- Developer(s): Keith Schuler
- Publisher(s): Apogee Software
- Platform(s): DOS
- Release: 1991
- Genre(s): Puzzle
- Mode(s): Single-player

= Paganitzu =

1991 video game

Paganitzu is a puzzle video game created by Keith Schuler and published by Apogee Software for IBM PC compatibles in 1991. It is the sequel to Chagunitzu. The player controls Alabama "Al" Smith, who works his way through an ancient Aztec pyramid while solving Sokoban-like puzzles.

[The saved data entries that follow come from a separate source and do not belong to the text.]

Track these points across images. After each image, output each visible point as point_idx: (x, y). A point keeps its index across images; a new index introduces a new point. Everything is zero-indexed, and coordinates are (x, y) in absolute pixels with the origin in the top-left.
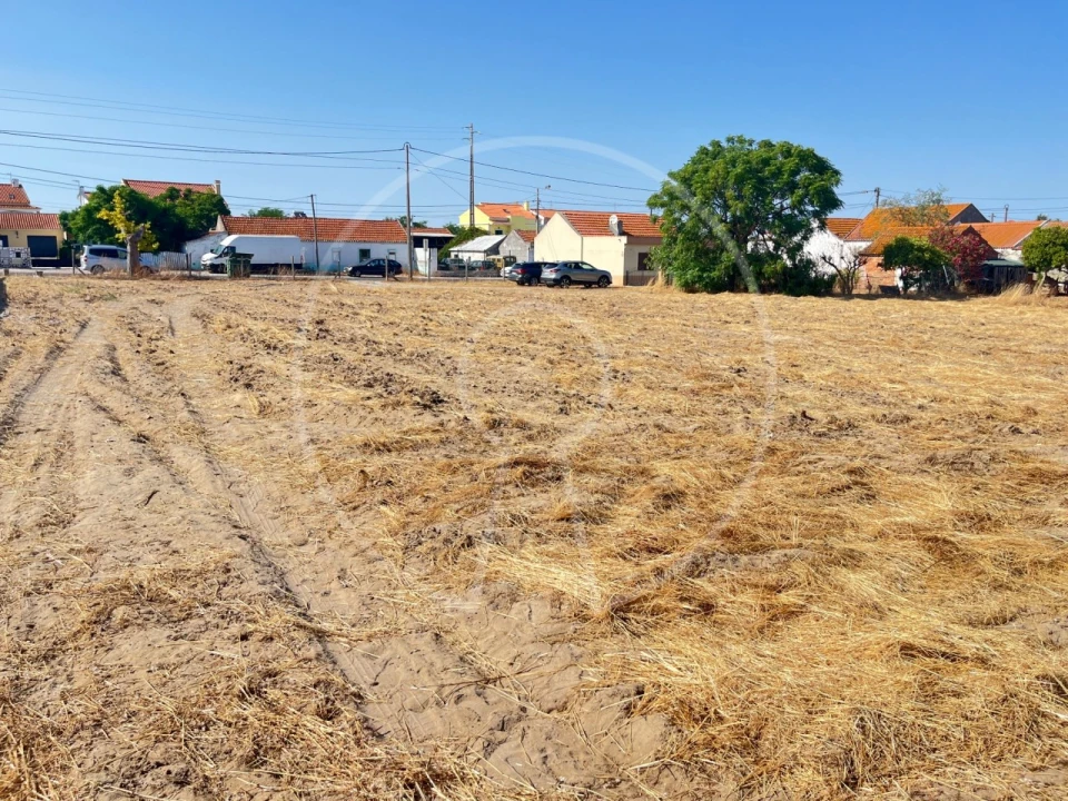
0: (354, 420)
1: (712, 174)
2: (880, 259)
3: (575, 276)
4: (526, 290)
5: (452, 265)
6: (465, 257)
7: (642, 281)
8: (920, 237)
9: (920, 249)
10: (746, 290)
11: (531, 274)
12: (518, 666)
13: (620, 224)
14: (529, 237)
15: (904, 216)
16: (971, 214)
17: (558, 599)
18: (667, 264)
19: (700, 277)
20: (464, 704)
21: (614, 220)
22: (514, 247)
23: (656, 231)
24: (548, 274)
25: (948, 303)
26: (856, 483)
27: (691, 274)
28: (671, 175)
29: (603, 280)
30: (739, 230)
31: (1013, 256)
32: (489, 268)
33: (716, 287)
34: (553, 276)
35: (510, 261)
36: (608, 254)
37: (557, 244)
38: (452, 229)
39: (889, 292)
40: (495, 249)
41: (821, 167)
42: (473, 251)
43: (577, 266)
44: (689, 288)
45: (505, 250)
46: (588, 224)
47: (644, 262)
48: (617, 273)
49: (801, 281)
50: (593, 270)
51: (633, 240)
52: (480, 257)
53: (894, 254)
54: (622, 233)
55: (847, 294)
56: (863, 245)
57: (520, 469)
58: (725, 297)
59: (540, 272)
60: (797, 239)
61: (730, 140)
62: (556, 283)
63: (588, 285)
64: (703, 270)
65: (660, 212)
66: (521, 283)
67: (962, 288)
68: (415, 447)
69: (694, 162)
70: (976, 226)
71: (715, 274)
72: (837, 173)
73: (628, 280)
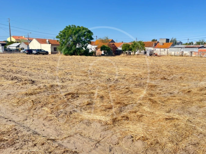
0: (15, 88)
1: (69, 32)
2: (100, 49)
3: (40, 52)
4: (29, 55)
5: (8, 50)
6: (11, 48)
7: (55, 53)
8: (106, 45)
9: (107, 47)
10: (77, 55)
11: (30, 52)
12: (102, 137)
13: (49, 41)
14: (28, 44)
15: (102, 41)
16: (112, 41)
18: (61, 50)
19: (68, 52)
20: (98, 148)
21: (47, 41)
22: (23, 46)
23: (58, 43)
24: (34, 52)
26: (129, 91)
27: (66, 52)
28: (61, 32)
29: (47, 53)
30: (75, 43)
31: (120, 49)
32: (17, 51)
33: (72, 54)
34: (35, 52)
35: (23, 49)
36: (47, 48)
37: (35, 45)
38: (7, 42)
39: (102, 55)
40: (18, 46)
41: (89, 32)
42: (13, 47)
43: (41, 50)
44: (66, 55)
45: (21, 47)
46: (42, 41)
47: (55, 49)
48: (50, 51)
49: (87, 53)
50: (44, 51)
51: (52, 45)
52: (15, 48)
53: (103, 48)
54: (49, 43)
55: (95, 56)
56: (96, 46)
57: (70, 95)
58: (74, 56)
59: (32, 51)
60: (86, 45)
61: (72, 25)
62: (36, 54)
63: (43, 54)
64: (68, 51)
65: (59, 39)
66: (27, 54)
67: (114, 54)
68: (35, 94)
69: (65, 29)
70: (114, 43)
71: (71, 52)
72: (92, 33)
73: (52, 53)
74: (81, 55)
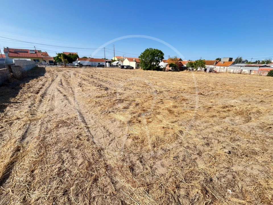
0: (95, 92)
1: (147, 53)
2: (169, 66)
3: (129, 67)
4: (122, 69)
5: (112, 65)
6: (113, 64)
7: (138, 68)
8: (174, 63)
9: (174, 65)
10: (151, 70)
11: (123, 67)
12: (115, 131)
13: (135, 60)
14: (122, 61)
15: (172, 60)
16: (181, 60)
17: (121, 121)
18: (141, 66)
19: (146, 68)
20: (107, 137)
21: (134, 59)
22: (120, 63)
23: (139, 61)
24: (125, 67)
25: (177, 72)
26: (161, 101)
27: (144, 68)
28: (142, 53)
29: (132, 68)
30: (151, 61)
31: (185, 66)
32: (117, 66)
33: (148, 70)
34: (126, 67)
35: (120, 65)
36: (133, 64)
37: (126, 63)
38: (112, 60)
39: (170, 70)
40: (118, 63)
41: (162, 53)
42: (114, 63)
43: (129, 66)
44: (144, 70)
45: (119, 63)
46: (131, 60)
47: (138, 66)
48: (134, 67)
49: (159, 69)
50: (131, 67)
51: (137, 62)
52: (116, 64)
53: (170, 65)
54: (135, 61)
55: (164, 71)
56: (167, 64)
57: (117, 101)
58: (149, 71)
59: (124, 67)
60: (158, 63)
61: (150, 49)
62: (126, 68)
63: (131, 69)
64: (146, 67)
65: (140, 59)
66: (121, 68)
67: (179, 70)
68: (104, 97)
69: (145, 51)
70: (181, 61)
71: (147, 68)
72: (164, 54)
73: (136, 68)
74: (154, 70)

Paganitzu was published in three episodes: "Romancing the Rose", "The Silver Dagger", and "Jewel of the Yucatan". The first was distributed as shareware. In 2015, it was re-released on Steam with Microsoft Windows and macOS support.

==Gameplay==

Part 1

The object of the game is to collect all the keys in a level to unlock the exit and try not to get killed by monsters and traps. The object of the third episode is to reach the statue with the yellow stone. Each episode has 20 levels, but episode 3 has one more playable level and four secret unplayable levels from Chagunitzu. Treasures can be collected for points and special encounters can be found for 500 points each. Touching some of the walls will reveal secret passages. Dirt can be uncovered and rocks can be pushed around. Rocks pushed into water, lava or slime turn the spot into solid terrain. Each episode has different puzzles and enemy tackling.

===Episode 1===
Spiders can be killed by being cloistered in one square, which destroys anything except for walls. If water pipes are destroyed, the water will stop flowing. Certain spots teleport Alabama around the level. One trap Alabama will frequently face is spears that elongate and try to plunge into him. Those traps can be disarmed by hitting something else into their path as they elongate. Once disarmed, they block a certain amount of space. There are also snakes that spit fire horizontally if Alabama crosses their path. To pass them, there must be an item, spider or boulder blocking their view. One unique puzzle requires Alabama to shed some light in a dark level before it can be completed.

===Episode 2===
Enemies in this episode cannot be killed and must be avoided at all costs. Levers in many of the levels can be pulled to switch flame traps on and off. One unique puzzle requires Alabama to pull a set of levers in the correct sequence.

===Episode 3===
Skeleton Lizards are completely harmless enemies that only obstruct Alabama. There are living pods that fire projectiles horizontally and vertically and must be dealt with in the same manner as the snakes. Throughout the levels, Alabama will encounter statues with different functions. A statue with a yellow stone is used to exit to the next level. A statue with green arrows can be passed uni-directionally either horizontally or vertically. A statue with a blue stone is used to invert the arrows of a green statue. A statue with a red stone is used to remove one part of water. One unique puzzle requires Alabama to navigate through a maze of invisible walls.